*** Exercise inputs ***
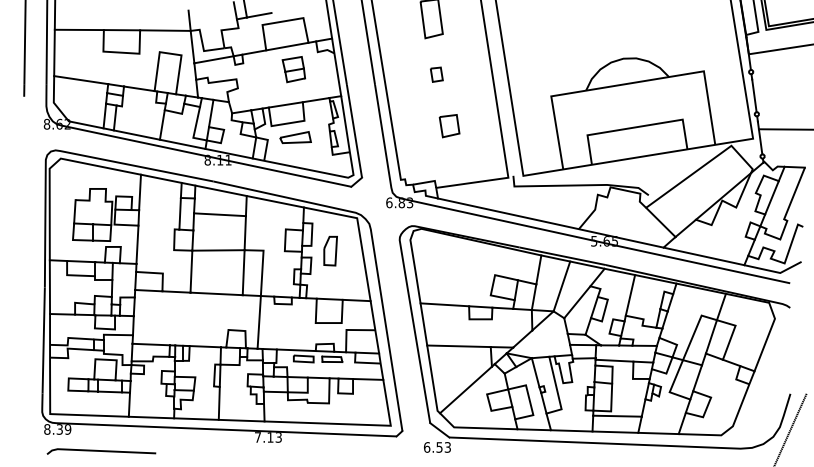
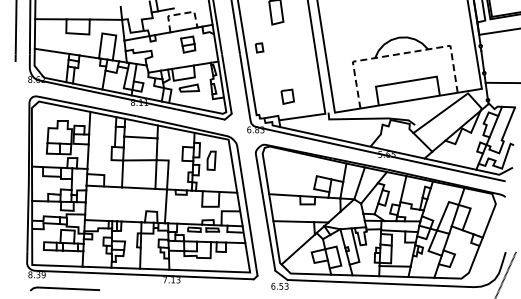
line: (283, 20) -> (181, 13), solid -> dashed
part: (436, 74) -> (259, 47), moved
line: (628, 83) -> (402, 53), solid -> dashed
part: (449, 125) -> (287, 96), moved

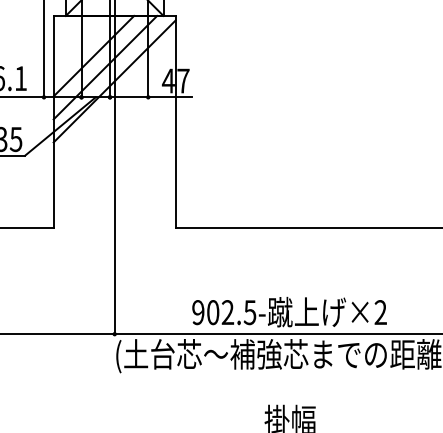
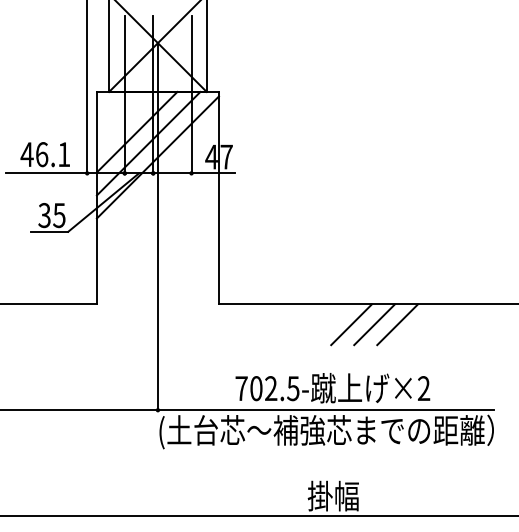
line: (308, 248) -> (351, 324), added
line: (331, 248) -> (374, 324), added
line: (354, 248) -> (397, 324), added
text: (198, 312) -> (241, 388), 902.5- -> 702.5-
*** End of Exercise inputs ***
> About this exercise: Repeat every line above exactly, minus the pictures.

> Answer section:
line: (283, 20) -> (181, 13), solid -> dashed
part: (436, 74) -> (259, 47), moved
line: (628, 83) -> (402, 53), solid -> dashed
part: (449, 125) -> (287, 96), moved

line: (308, 248) -> (351, 324), added
line: (331, 248) -> (374, 324), added
line: (354, 248) -> (397, 324), added
text: (198, 312) -> (241, 388), 902.5- -> 702.5-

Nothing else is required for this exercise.